Il sent le corps chaud de cette petite créature insignifiante dans ses bras perdre espoir. Il voudrait qu'elle ait peur, parce que le goût n'est que meilleur lorsque l'hémoglobine claque dans les veines à cause de l'adrénaline, mais il ne se plaint pas.
Au moins, il n'a pas à chasser ce soir. Ce ne sera peut-être pas aussi bon qu'il le souhaite, mais il fera avec. Il n'a pas vraiment le choix, de toute façon, c'est soit elle, soit lui.

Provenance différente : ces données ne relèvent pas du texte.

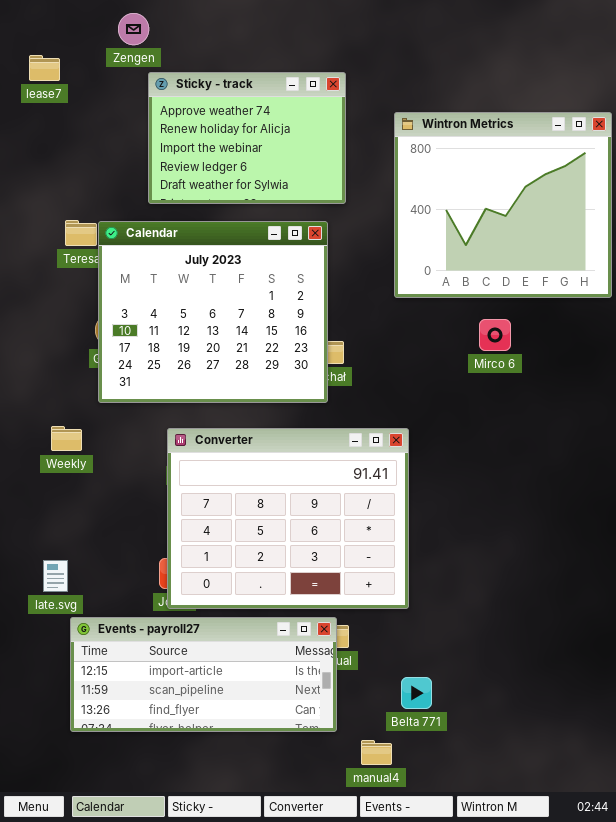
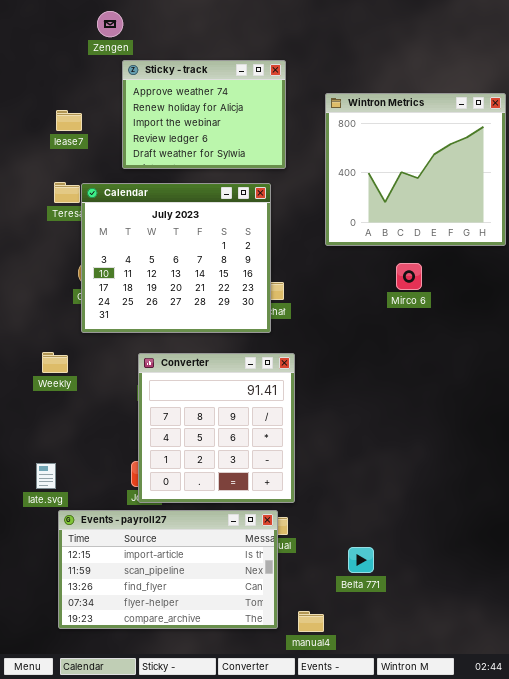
lease7: [29,55,60,81] -> [56,110,82,131], moved
Converter: [167,428,409,609] -> [138,353,295,503], resized
Events - payroll27: [70,617,337,732] -> [58,510,278,629], resized
Belta 771: [401,677,432,709] -> [348,547,374,573], moved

L'un des deux doit y passer et, pour le vampire, c'est tout décidé.
Il dégage les cheveux du cou de sa convoitise. Elle ne tente même pas de se débattre. Ses bras restent le long de son corps et son dos est avachi. Elle a perdu la foi d'être sauvée. Siméon savoure cet abandon énorme en elle, respire son parfum.
C'est tellement plaisant de voir les êtres inférieurs cesser de croire. Ça les rend tout de suite... comment dire... moins humains. Il sourit et ses canines deviennent visibles entre ses lèvres.
- Vous êtes un vampire ? demande-t-elle.
Elle n'attend pourtant pas de réponse, ne pleure toujours pas, se laisse aller comme un vieux chiffon. Néanmoins, elle le regarde, le détaille. Elle cherche sans doute à deviner combien de secondes il lui reste à vivre et dans combien de temps exactement il se décidera à la tuer. Il pourrait faire n'importe quoi d'elle qu'elle ne réagirait même pas.
Alors le vampire ne s'attarde plus. Il plante ses dents affûtées dans la fine peau de la femme qui ne guette que sa mort et aspire le sang qui vient se stocker dans ses veines. Le merveilleux mélange métallique et fruité explose dans sa bouche. Il avait fini par oublier combien c'était vivifiant et à quel point c'était bon ! Plus les secondes passent, plus il redevient maître de son corps. Il se redresse, appuie sur les épaules et la tête de l'humaine pour introduire ses crocs encore plus profondément. Il avale goulûment, n'en perd pas une goutte. Il se sent plus fort, plus solide, plus enclin à affronter son destin. La mort ne lui semble plus un fardeau, il est prêt à lutter contre les dangers pour parvenir à ses fins.
Lorsqu'elle agonise et que son corps s'alourdit, il lui brise la nuque et place son cadavre dans son cercueil. Il ne prend même pas la peine de la cacher. Il la laisse simplement comme ça, puis file à la vitesse de l'éclair avant que le jour se lève. En tant que vampire malade, il n'a rien à craindre de la lumière, mais il préfère éviter tous risques. Il fixe l'horloge à son bras pendant sa course. Seuls les buveurs de sang peuvent la voir et être témoins de son calvaire quotidien qui le suivra jusqu'à la fin.
Il lui reste vingt-deux jours. À peine un peu plus de trois semaines, pour convaincre cette fameuse Opaline de l'aimer, lui, l'être maudit de sa vie.